» TEKSTGEDEELTE
******************************
Uitspraak 201809322/1/A3


Volledige tekst

201809322/1/A3.
Datum uitspraak: 4 september 2019

AFDELING
BESTUURSRECHTSPRAAK

Uitspraak op het hoger beroep van:

[appellant], wonend te [woonplaats],

appellant,

tegen de uitspraak van de rechtbank Den Haag van 10 oktober 2018 in zaak nr. 18/1436 in het geding tussen:

[appellant]

en

de minister van Infrastructuur en Waterstaat (voorheen de minister van Infrastructuur en Milieu).

Procesverloop

Bij besluit van 7 september 2017 heeft de minister aan [appellant] een boete opgelegd van € 1000,00 wegens overtreding van artikel 2.5:1, tweede lid, van het Arbeidstijdenbesluit vervoer (hierna: het Atbv) in samenhang met artikel 8, zesde lid, van Verordening (EG) nr. 561/2006 van het Europees Parlement en de Raad van 15 maart 2006 tot harmonisatie van bepaalde voorschriften van sociale aard voor het wegvervoer, tot wijziging van Verordeningen (EEG) nr. 3821/85 en (EG) nr. 2135/98 van de Raad en tot intrekking van Verordening (EEG) nr. 3820/85 van de Raad (hierna: de Vo. 561/2006.

Bij besluit van 12 januari 2018 heeft de minister het door [appellant] daartegen gemaakte bezwaar ongegrond verklaard.

Bij uitspraak van 10 oktober 2018 heeft de rechtbank het door [appellant] daartegen ingestelde beroep ongegrond verklaard. Deze uitspraak is aangehecht.

Tegen deze uitspraak heeft [appellant] hoger beroep ingesteld.

De minister heeft een schriftelijke uiteenzetting gegeven.

De Afdeling heeft de zaak ter zitting behandeld op 3 juli 2019, waar [appellant], vertegenwoordigd door mr. M.S. Kikkert, advocaat te Haarlem, en de minister, vertegenwoordigd door mr. A. van Geel, mr. W. Autar en mr. W.P. van Kooten-Vroegindeweij, zijn verschenen.

Overwegingen

Wet- en regelgeving

1.    Het wettelijk kader is opgenomen in de bijlage die deel uitmaakt van deze uitspraak.

Inleiding

2.    [appellant] exploiteert een transportbedrijf voor vervoer over de weg. Op 17 november 2016 is een bestuurder van een vrachtwagen van [appellant] door een inspecteur van de Inspectie Leefomgeving en Transport gecontroleerd op naleving van de Arbeidstijdenwet (hierna: de Atw) en het Atbv. De bevindingen van deze controle zijn neergelegd in een op ambtseed opgemaakt boeterapport van 7 december 2016. De inspecteur heeft vastgesteld dat de bestuurder, voordat hij zijn werkzaamheden op 17 november 2016 is aangevangen, niet na 144 uur de wekelijkse rusttijd had genoten. Op het moment van controle had hij namelijk na een periode van 243:48 uur geen wekelijkse rusttijd genoten.
******************************
» AANGELEVERDE LIJST
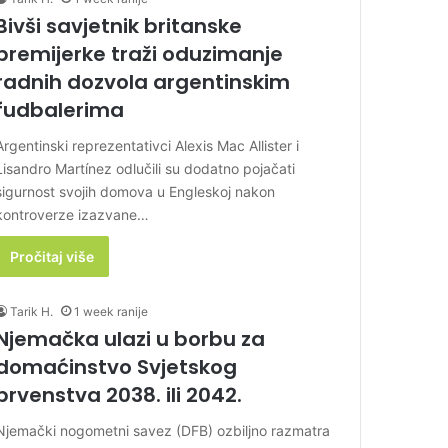
Bivši savjetnik britanske
premijerke traži oduzimanje
radnih dozvola argentinskim
fudbalerima
Argentinski reprezentativci Alexis Mac Allister i
Lisandro Martínez odlučili su dodatno pojačati
sigurnost svojih domova u Engleskoj nakon
kontroverze izazvane…
Pročitaj više
Tarik H.
1 week ranije
Njemačka ulazi u borbu za
domaćinstvo Svjetskog
prvenstva 2038. ili 2042.
Njemački nogometni savez (DFB) ozbiljno razmatra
******************************
» OPDRACHT 1
Kopieer uit het tekstgedeelte letterlijk de passage van "Bij besluit van 7" tot en met "uitspraak is aangehecht.".
» OPDRACHT 2
Beantwoord deze vragen over het tekstgedeelte.
(a) Hoe hoog was de boete die de minister bij besluit van 7 september 2017 oplegde?
(b) Op welke datum behandelde de Afdeling de zaak ter zitting?
(c) Na een periode van hoeveel uur had de bestuurder op het moment van controle geen wekelijkse rusttijd genoten?
» OPDRACHT 3
Zet de alinea in het tekstgedeelte die begint met "[appellant] exploiteert een transportbedrijf" om in een lijst met de belangrijkste feiten.
De lijst speelt hier geen rol.

» JOUW UITWERKING 1
Bij besluit van 7 september 2017 heeft de minister aan [appellant] een boete opgelegd van € 1000,00 wegens overtreding van artikel 2.5:1, tweede lid, van het Arbeidstijdenbesluit vervoer (hierna: het Atbv) in samenhang met artikel 8, zesde lid, van Verordening (EG) nr. 561/2006 van het Europees Parlement en de Raad van 15 maart 2006 tot harmonisatie van bepaalde voorschriften van sociale aard voor het wegvervoer, tot wijziging van Verordeningen (EEG) nr. 3821/85 en (EG) nr. 2135/98 van de Raad en tot intrekking van Verordening (EEG) nr. 3820/85 van de Raad (hierna: de Vo. 561/2006.

Bij besluit van 12 januari 2018 heeft de minister het door [appellant] daartegen gemaakte bezwaar ongegrond verklaard.

Bij uitspraak van 10 oktober 2018 heeft de rechtbank het door [appellant] daartegen ingestelde beroep ongegrond verklaard. Deze uitspraak is aangehecht.

» JOUW UITWERKING 2
(a) € 1000,00
(b) 3 juli 2019
(c) 243:48 uur

» JOUW UITWERKING 3
- [appellant] exploiteert een transportbedrijf voor vervoer over de weg.
- Op 17 november 2016 controleerde een inspecteur van de Inspectie Leefomgeving en Transport een vrachtwagenbestuurder van [appellant] op naleving van de Atw en het Atbv.
- De bevindingen staan in een op ambtseed opgemaakt boeterapport van 7 december 2016.
- De bestuurder had vóór aanvang van zijn werkzaamheden op 17 november 2016 niet na 144 uur de wekelijkse rusttijd genoten.
- Bij de controle had hij na een periode van 243:48 uur geen wekelijkse rusttijd genoten.